◆ **Problem requirements**:
A single number is the whole answer: the count of lines in the records where "down" occurs.

◆ **Recorded data**:
= Beginning of Section =

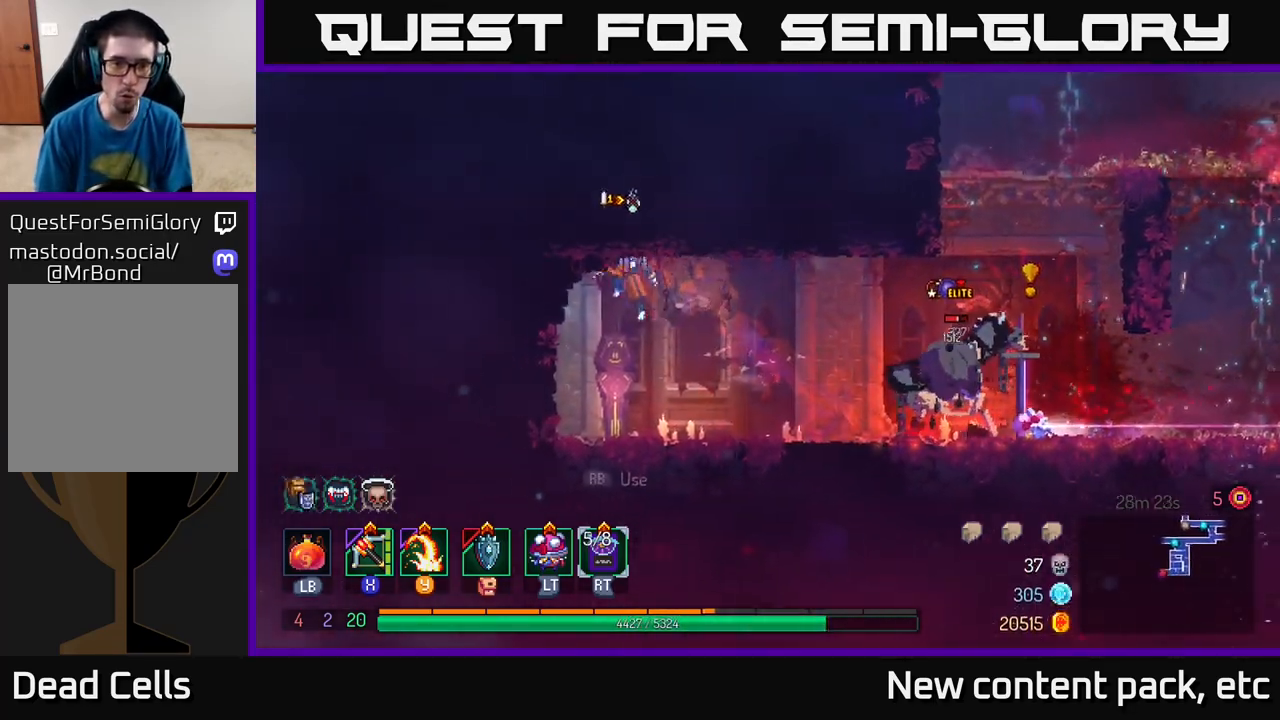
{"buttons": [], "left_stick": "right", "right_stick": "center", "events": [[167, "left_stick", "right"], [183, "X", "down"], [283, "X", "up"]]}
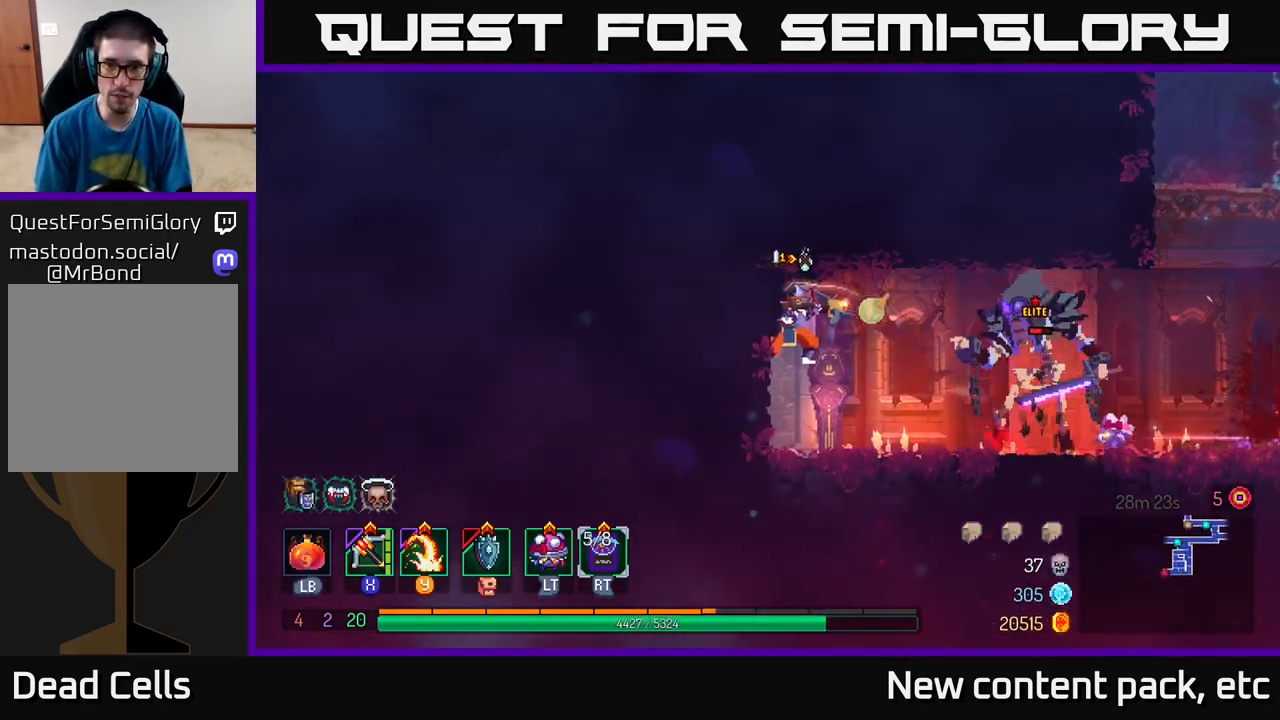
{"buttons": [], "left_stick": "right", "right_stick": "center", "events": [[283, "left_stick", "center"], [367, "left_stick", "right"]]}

= End of Section =
= Beginning of Section =

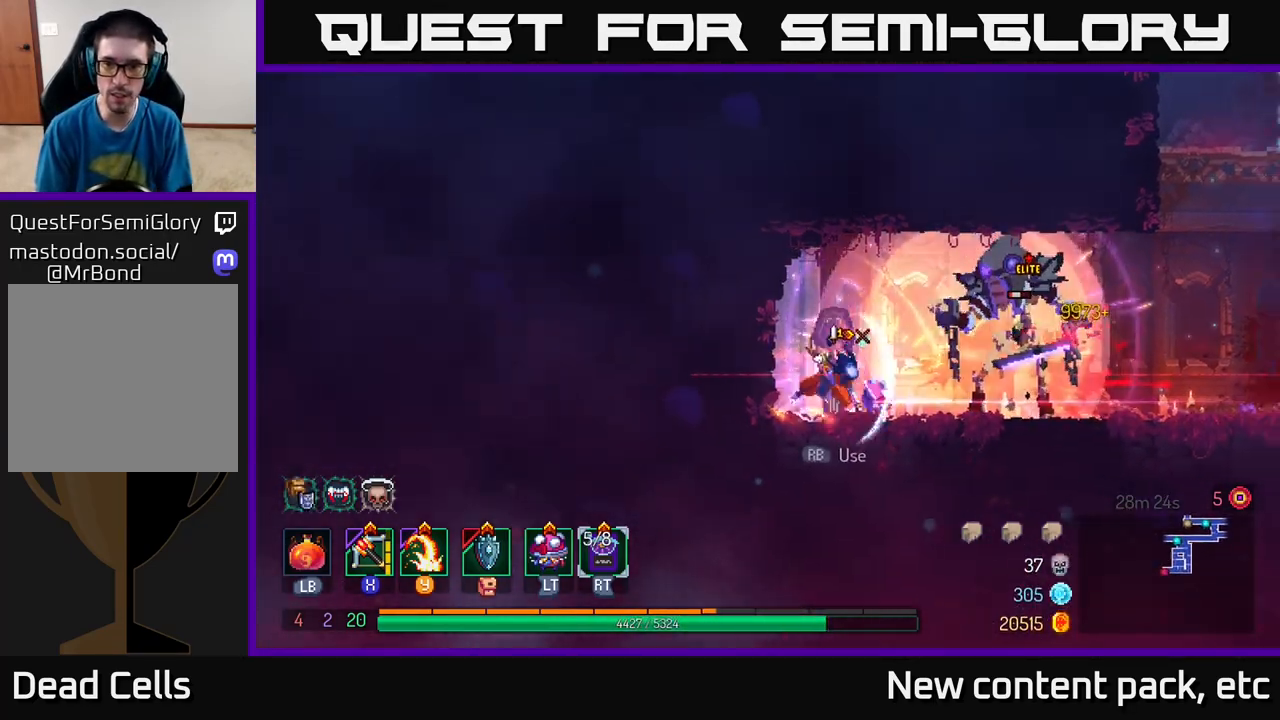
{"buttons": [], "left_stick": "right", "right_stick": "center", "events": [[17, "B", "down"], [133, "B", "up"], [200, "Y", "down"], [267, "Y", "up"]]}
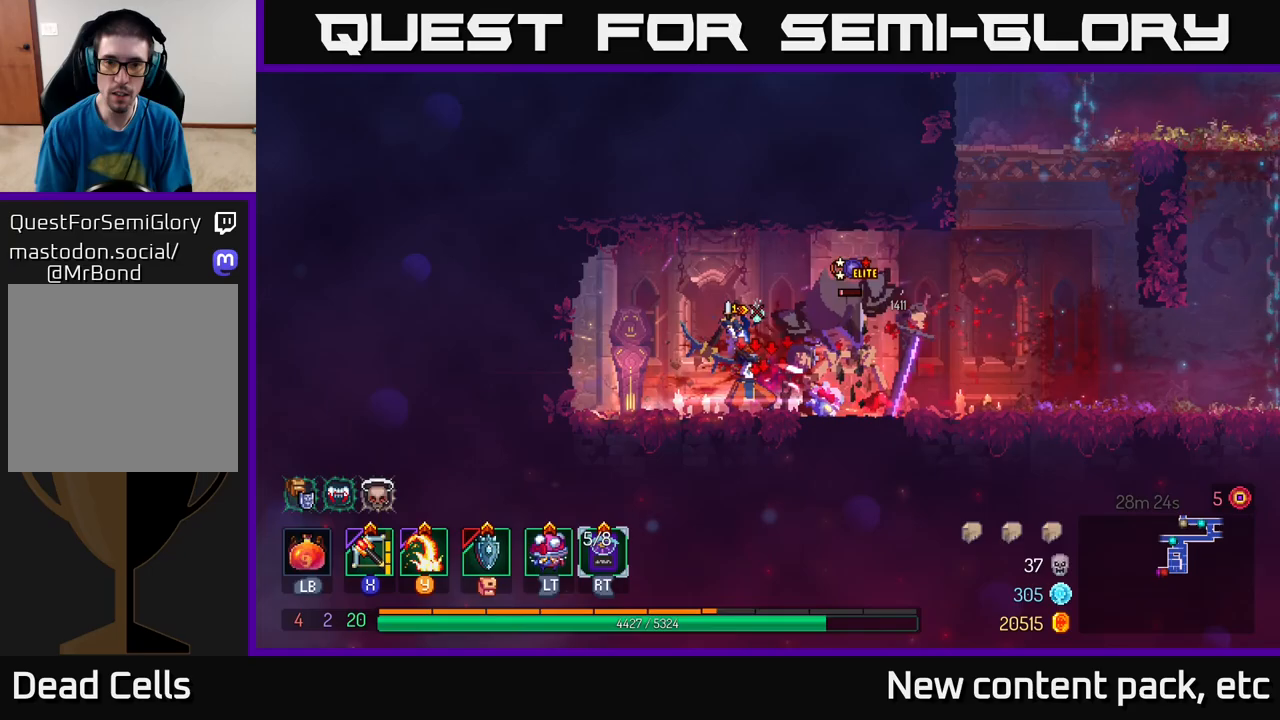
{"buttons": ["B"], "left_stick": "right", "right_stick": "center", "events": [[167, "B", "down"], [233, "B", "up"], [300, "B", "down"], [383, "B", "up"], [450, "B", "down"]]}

= End of Section =

◆ **Answer box**:
3